2.3 Improved balancing and settlement, and constraint management
Reforms will also seek to improve operational efficiency, particularly in relation to network constraints. The government has identified a package of measures as having potential for reform:
- Lower threshold for mandatory participation in the Balancing Mechanism (BM), such that smaller assets, including small-scale batteries, are required to participate
- Re-alignment of the market trading deadline with gate closure to provide more certainty for NESO in executing balancing actions
- Physical Notifications being required to match traded positions to give NESO a more reliable picture of what an asset is expecting to generate
- Unit-level bidding, although further evidence is needed in respect of this option
In addition, consideration is also being given to shortening the imbalance settlement period from 30 minutes to 15 or 5 minutes. Other measures such as dual-imbalance pricing and quasi-pay-as-clear in the BM have been discounted. NESO will consult on these measures later this year and undertake an impact assessment.
In the meantime, the government has made clear that it is also supporting code modification P462. This is expected directly to impact parties to the Balancing and Settlement Code who hold CfDs or are accredited to the Renewable Obligation (RO), but in practice has implications for all BM parties. CfD and RO supported projects currently offer bid prices into the BM to account both for the value of lost generation and lost subsidy. By contrast, unsubsidised generation only needs compensation for lost generation. The result is that, taken in bid price order, the BM may not lead to cost effective actions from a consumer cost perspective. P462 would amend the charging formula in the BM to make a unit whole for any lost support mechanism value.
In addition to BM reforms, work is ongoing in relation to constraint management under the Constraints Collaboration Project, including long-term contracts to incentivise new demand to locate behind constraints (including data centre demand). The government is also looking to improve interconnector flows and hopes that greater co-operation with the EU on energy security and net zero goals outlined in the Common Understanding might include participation in the EU’s electricity trading platforms in all trading timeframes. Finally, the government and NESO are developing measures to maintain grid operability, including a 2030 operability strategy, forecasting future operability needs to provide investment signals for the provision of ancillary services and potentially tracking carbon emissions from ancillary services.
3. Next Steps
Further detail will be needed in order for investors to be in a position fully to assess what a reformed national pricing model means for their existing businesses and any new projects. Full analysis is expected to be published later in the year alongside further details in a Reformed National Pricing Delivery Plan.

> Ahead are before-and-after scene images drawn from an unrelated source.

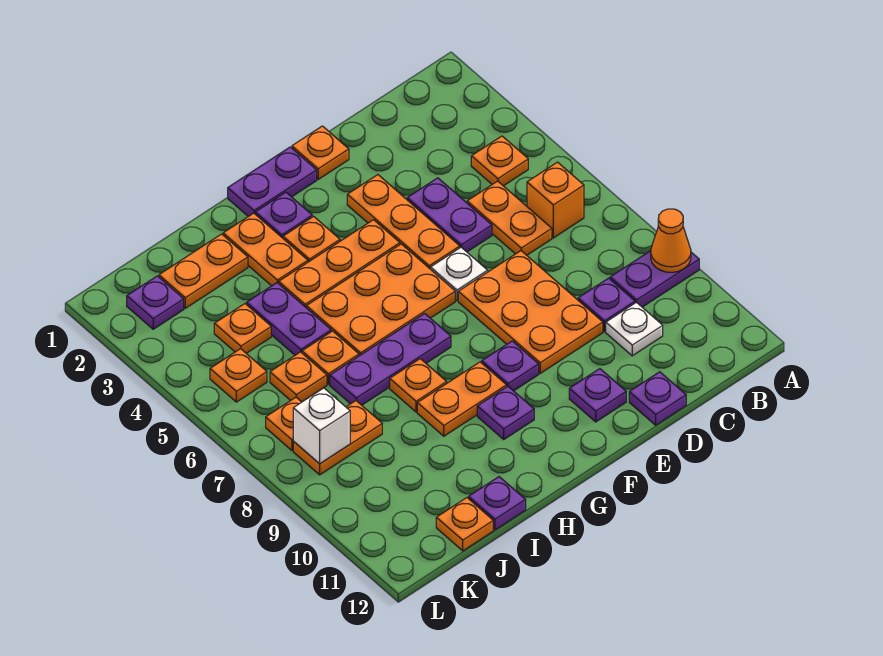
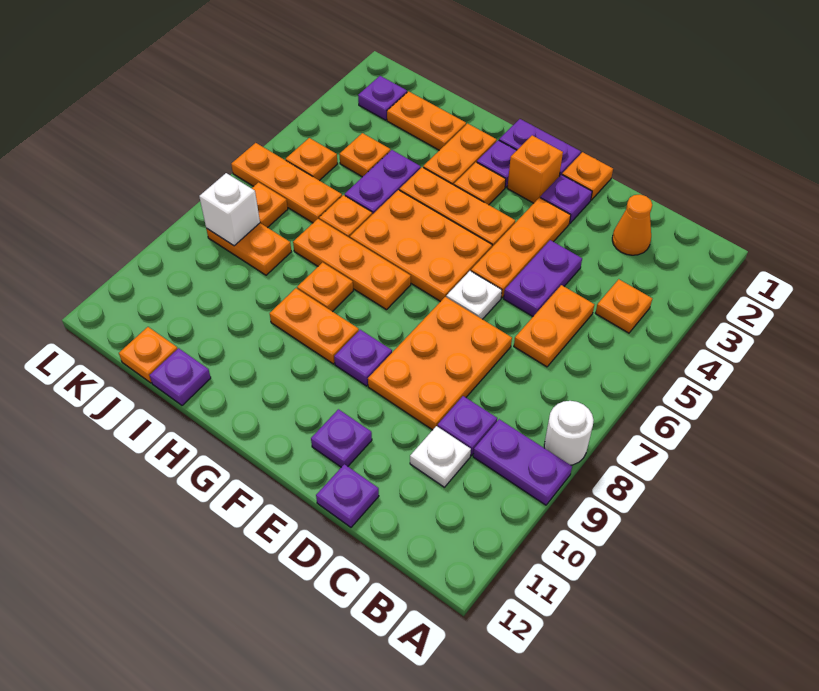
none -> white 1x1 round brick [544,401,594,465]
orange 1x1 cone [651,209,691,272] -> orange 1x1 cone moved to [612,195,652,255]
orange 1x1 brick [527,162,584,238] -> orange 1x1 brick moved to [507,135,563,203]
purple 1x3 plate [330,313,451,405] -> orange 1x3 plate [293,219,411,310]
purple 1x1 plate [477,386,534,439] -> purple 1x1 plate moved to [540,175,592,223]
orange 1x1 plate [270,352,327,402] -> orange 1x3 plate [231,143,342,223]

A range of public bodies will be involved, particularly NESO (to deliver the SSEP, constraint management and BM reform) and Ofgem (in relation to the review of TNUoS and connection charges).
So, whilst the decision to rule-out zonal pricing will bring some clarity on the forward direction, there is still work to be done to provide industry and investors with full visibility of the shape of the GB power market going forwards. These changes will also need to be implemented at a time when the government is estimating that £40 billion of spend is required on average annually to 2030 to deliver the Clean Power 2030 Action Plan outcomes. The government will therefore be keenly focused on managing the process of finalising REMA reforms to encourage this investment.
This material is provided for general information only. It does not constitute legal or other professional advice.